First visit to the plot to actually do something, as opposed to standing around being depressed about it, for ages. Altho the doing amounted to cutting some hedge. Privet? God's curse on gardeners. What is the purpose of privet? Anyone who says it forms a cheap, quick-growing and effective boundary had better not leave an address or they'll find all mine on their doorstep. I loathe it. But at least you can "see where you've been".
Met my old mates Jenny & Janet (next plot but two to the right). They've had a "Dirty Plot" notice from the council and are mighty embarrassed about it. Mind you, if I don't get the hedge down soon I'll be getting one myself.
Also met Ivan, my immediate neighbour to the left (over the hedge) who has the great joy of a fabulous potting shed newly built on his plot but the great lament of an infestation of mare's tail on his other plot. Two plots? Blimey. I take my hat off to Ivan cos one is quite enough for me.
And even the Gardener formerly known as Inconstant (who shares my gate and path) is putting me to shame. His sweet peas are doing really well; spuds & onions likewise. I doff my cap.

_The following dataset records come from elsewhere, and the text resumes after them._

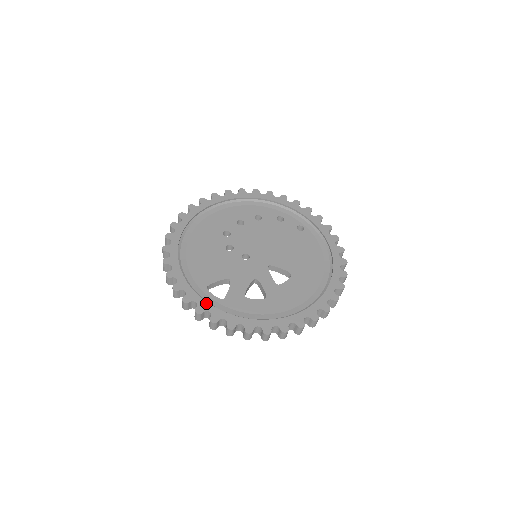
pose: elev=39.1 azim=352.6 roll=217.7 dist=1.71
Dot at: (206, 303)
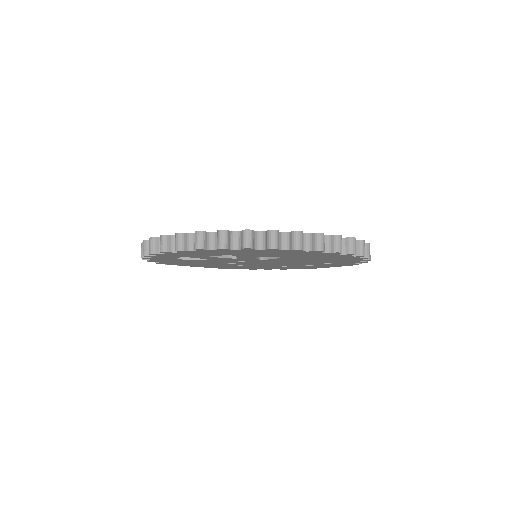
Dot at: occluded
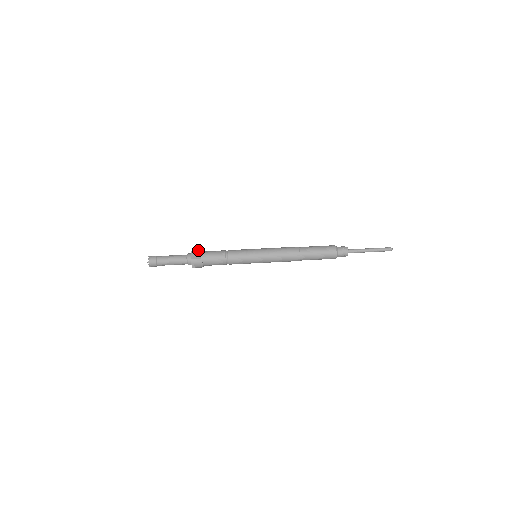
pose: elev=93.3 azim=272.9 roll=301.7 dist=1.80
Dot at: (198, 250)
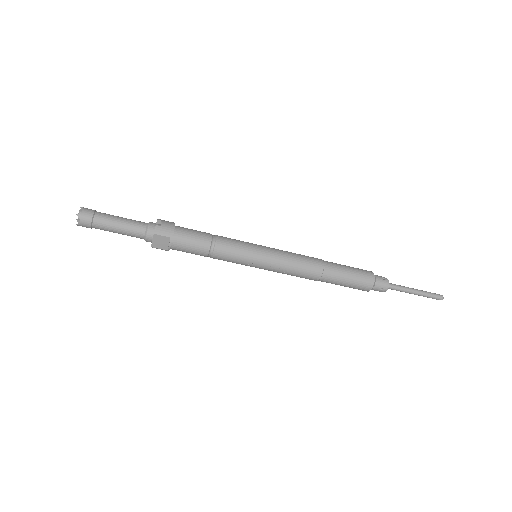
Dot at: (165, 236)
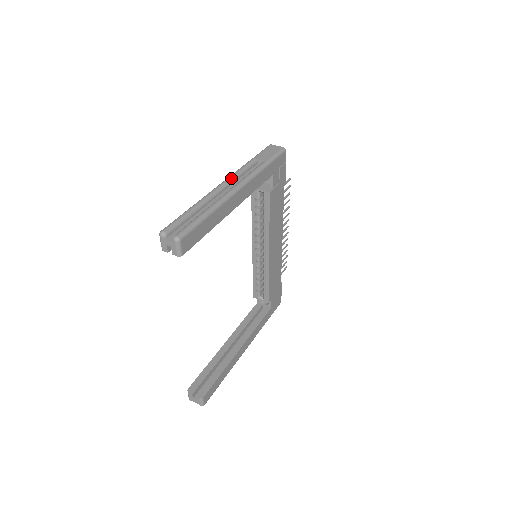
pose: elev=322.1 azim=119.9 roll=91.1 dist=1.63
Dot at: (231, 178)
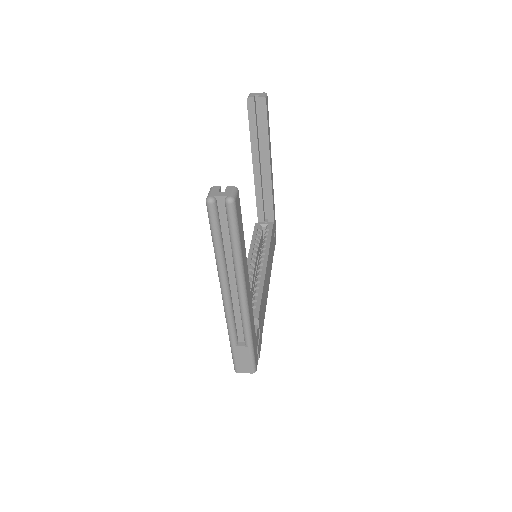
Dot at: occluded
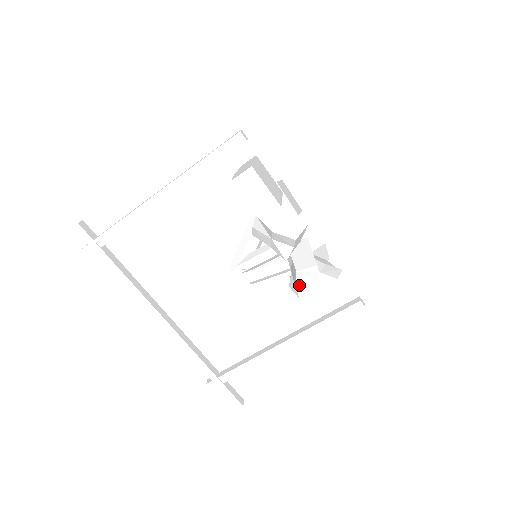
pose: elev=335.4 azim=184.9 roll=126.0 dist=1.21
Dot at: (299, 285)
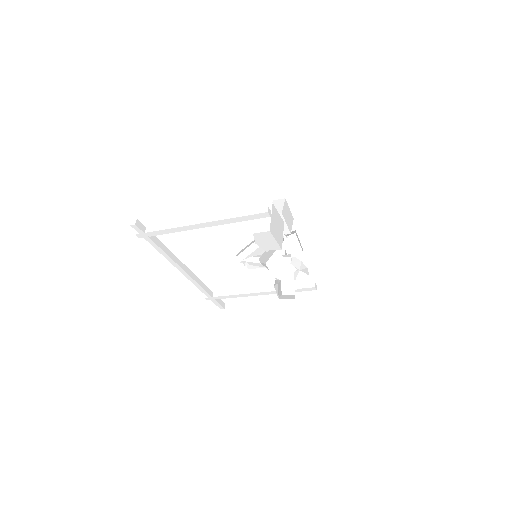
Dot at: (281, 297)
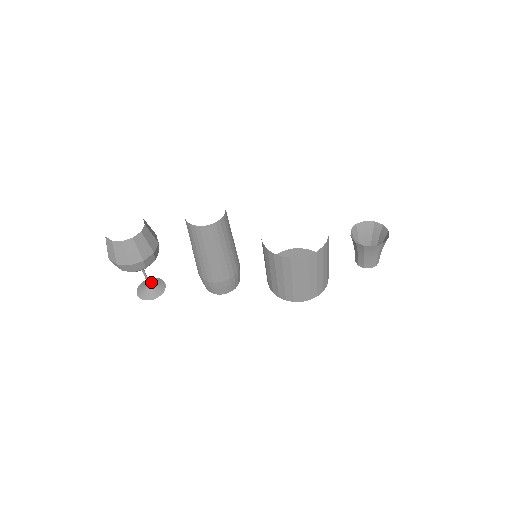
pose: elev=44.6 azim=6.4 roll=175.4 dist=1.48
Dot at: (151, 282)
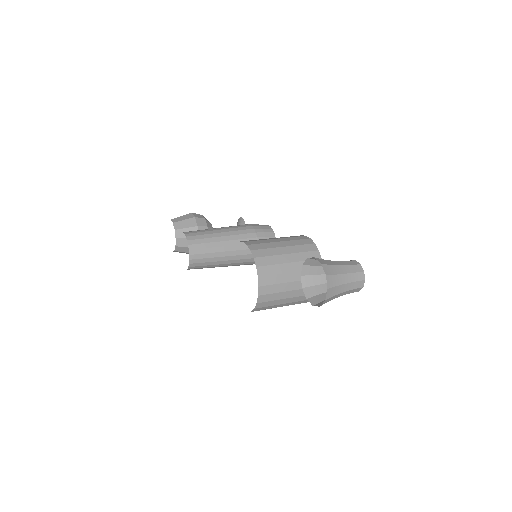
Dot at: occluded
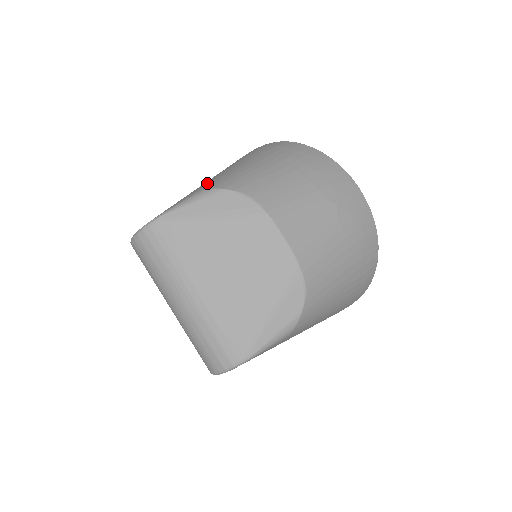
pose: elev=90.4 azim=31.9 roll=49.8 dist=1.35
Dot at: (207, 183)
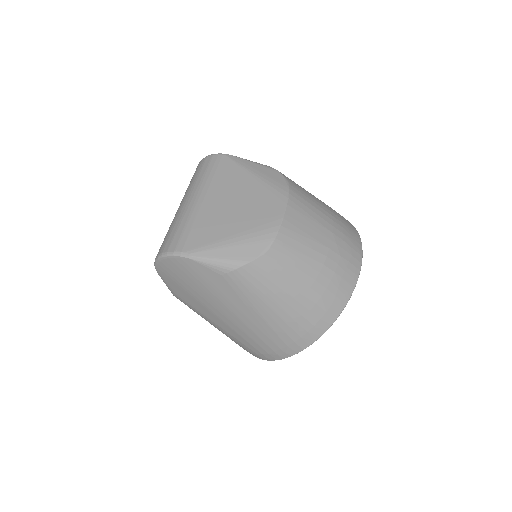
Dot at: occluded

Finally, of the zillions of courgette plants I put out (in the face of great scepticism from one reader of this blog), precisely two weedy little runts have survived the deluge. The others have "gorn dahn the plughole; not lorst, just gorn before" as the song has it. But, brave soldiers that they are (courgette soldiers? Now there's a thought. Not sure I'd want to dip them in my boiled egg) they're trying hard and may yet produce a courgette each.